Дом, где я рос, был мало приспособлен для того, чтобы проводить в нем детство. Серые стены, еще больше темнеющие от осенних дождей, задыхающаяся трава в сумрачном дворе, соседи, порой отталкивающе вежливые. Большинство из пятисот квартир населяли потомки тех, чьи портреты висели теперь на стенах и следили зоркими глазами за подрастающим поколением.

Если в старинных английских замках привидения порождает романтическое воображение, то здесь их вполне мог бы породить страх, въевшийся в стены, в темный дубовый паркет, в белые потолки. Зимой по вечерам начинала поскрипывать сумрачная антикварная мебель с овальными бирками ХОЗУ Кремля на задних панелях, покачивались от сквозняка тяжелые сероватые шторы на окнах. Я заманивал сосисками в свою комнату нашу собаку и вместе с ней дожидался прихода родителей, сторожа каждый звук, доносившийся из прабабкиной комнаты.

Было очень страшно представлять себе, как старуха сидит одна в своей комнате и беседует с кем-то беззвучно. Я иногда спрашивал Бабаню, с кем разговаривает ее мать и зачем она это делает, на что обычно получал загадочный ответ: "А, - ведьмует старая".
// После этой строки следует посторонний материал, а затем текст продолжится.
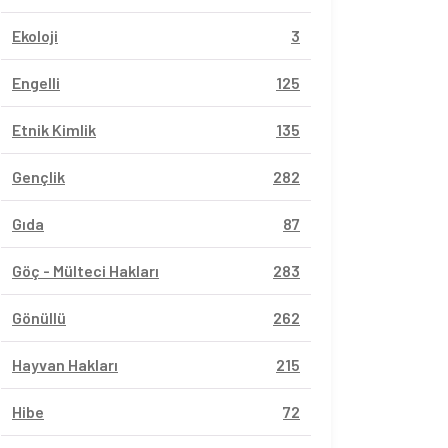
Ekoloji
3
Engelli
125
Etnik Kimlik
135
Gençlik
282
Gıda
87
Göç - Mülteci Hakları
283
Gönüllü
262
Hayvan Hakları
215
Hibe
72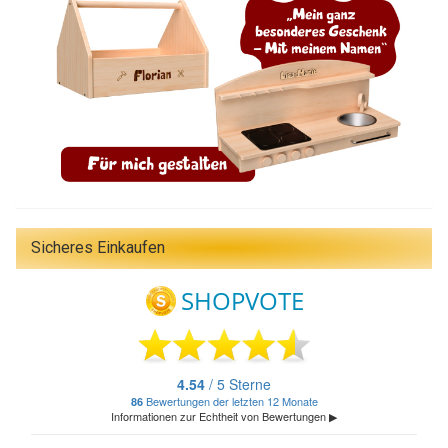
Sicheres Einkaufen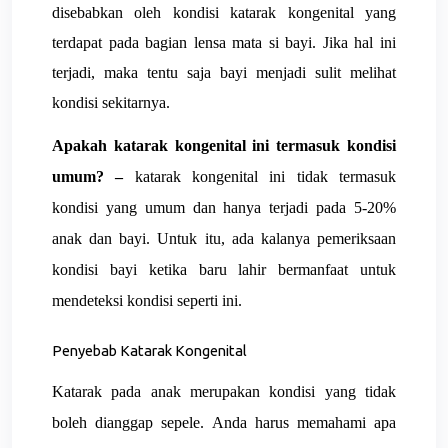
disebabkan oleh kondisi katarak kongenital yang
terdapat pada bagian lensa mata si bayi. Jika hal ini
terjadi, maka tentu saja bayi menjadi sulit melihat
kondisi sekitarnya.
Apakah katarak kongenital ini termasuk kondisi
umum? –
katarak kongenital ini tidak termasuk
kondisi yang umum dan hanya terjadi pada 5-20%
anak dan bayi. Untuk itu, ada kalanya pemeriksaan
kondisi bayi ketika baru lahir bermanfaat untuk
mendeteksi kondisi seperti ini.
Penyebab Katarak Kongenital
Katarak
pada anak merupakan kondisi yang tidak
boleh dianggap sepele. Anda harus memahami apa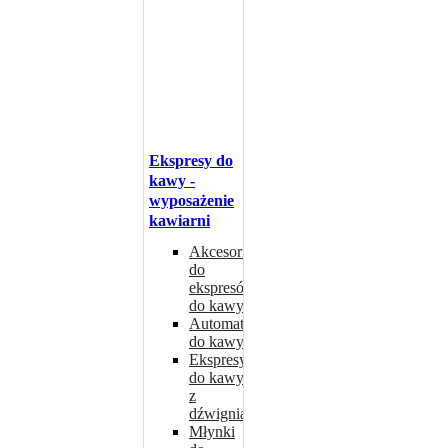
Ekspresy do
kawy -
wyposażenie
kawiarni
Akcesoria
do
ekspresów
do kawy
Automaty
do kawy
Ekspresy
do kawy
z
dźwignią
Młynki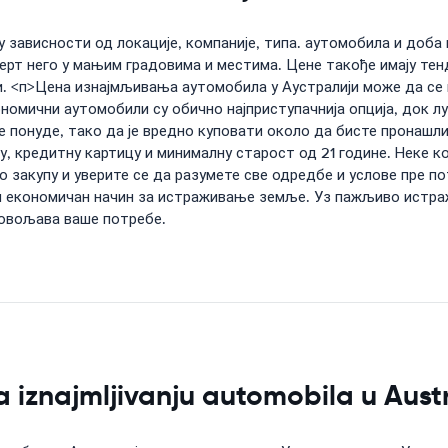
 зависности од локације, компаније, типа. аутомобила и доба
Перт него у мањим градовима и местима. Цене такође имају те
и. <п>Цена изнајмљивања аутомобила у Аустралији може да се 
номични аутомобили су обично најприступачнија опција, док лу
е понуде, тако да је вредно куповати около да бисте пронашл
у, кредитну картицу и минималну старост од 21 године. Неке 
о закупу и уверите се да разумете све одредбе и услове пре п
ити економичан начин за истраживање земље. Уз пажљиво истр
довољава ваше потребе.
iznajmljivanju automobila u Austr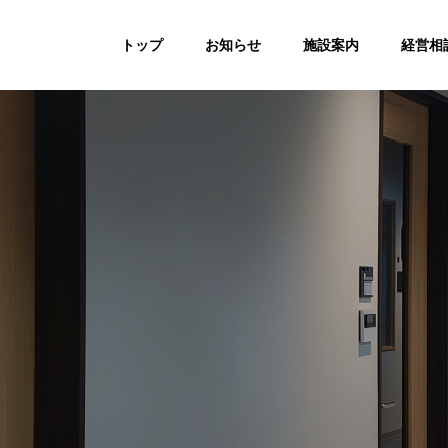
トップ
お知らせ
施設案内
経営相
В доме вообще было много стариков, ребят - наоборот, мало, и я всегда убегал играть в соседний двор, где жили все мои друзья.

Запах нашего старого дома ни с чем не спутать. Даже после капитального ремонта он остался прежним - его особенно хорошо чувствуешь, заходя в подъезд после долгого путешествия.

Я где-то прочитал, что при постройке одного из тибетских монастырей в раствор, скрепляющий камни, был добавлен мускус кабарги. Этому монастырю сейчас уже больше шестисот лет, но запах кабарожьей струи до сих пор исходит от его стен. Не знаю, чем скрепляли камни серого чудовища, поднявшегося на болоте, и не хочу знать, - но это запах моего детства.

Как-то вечером я вывел нашего пса на прогулку и увидел в подворотне около соседнего подъезда довоенный грузовик с надписью ХЛЕБ. В темноте около кабины стоял и курил водитель. Я пошел туда посмотреть, но меня попросили выгулять собаку в другом месте.

Я наблюдал за съемками со своего балкона. Площадку под окнами осветили лампами, но хлебовозка все равно находилась немного в тени. Из подворотни двое штатских в сапогах выводили человека с заложенными за спину руками и вели к машине. А из окна на четвертом этаже кричала женщина.

Это, наверное, был всего один маленький эпизод в фильме, но дублей сняли много или, может быть, просто сначала репетировали, а потом снимали, человек со сцепленными за спиной руками все выходил и выходил из подворотни, а водитель все так же быстро распахивал дверцы фургона.

Около нашего дома и в нем самом проходили съемки еще каких-то фильмов, - из окон напротив наших выкрикивал свою реплику Вячеслав Тихонов; по набережной вдоль канала гонял автобус с Жегловым и Шараповым.

За квартиры в доме держались. Для кого-то, наверное, его запах стал родным. Стали родными и шоколадный запах находящейся рядом кондитерской фабрики, клубы пара из труб электростанции на темном ночном небе. Раньше, после того, как я выключал под одеялом фонарик и захлопывал приключенческий роман, эти быстро несущиеся облака уносили меня в далекие страны. Теперь, спустя кучу времени, глядя на облака, я иногда вспоминаю серые стены моего дома.

Мы с Суном ходили на Ордынку и торговались с неуступчивым бизнесменом в точно таком же костюме, как и у моего начальника. Они смотрелись очень забавно - головастый Сун с пышной шевелюрой и такой же головастый, но лысый покупатель сахара. На этот раз переговоры шли спокойно, но опять ни к чему не привели - Сун диктовал цены в портах Китая, а наши хотели за такую же цену получить сахар уже в Новороссийске.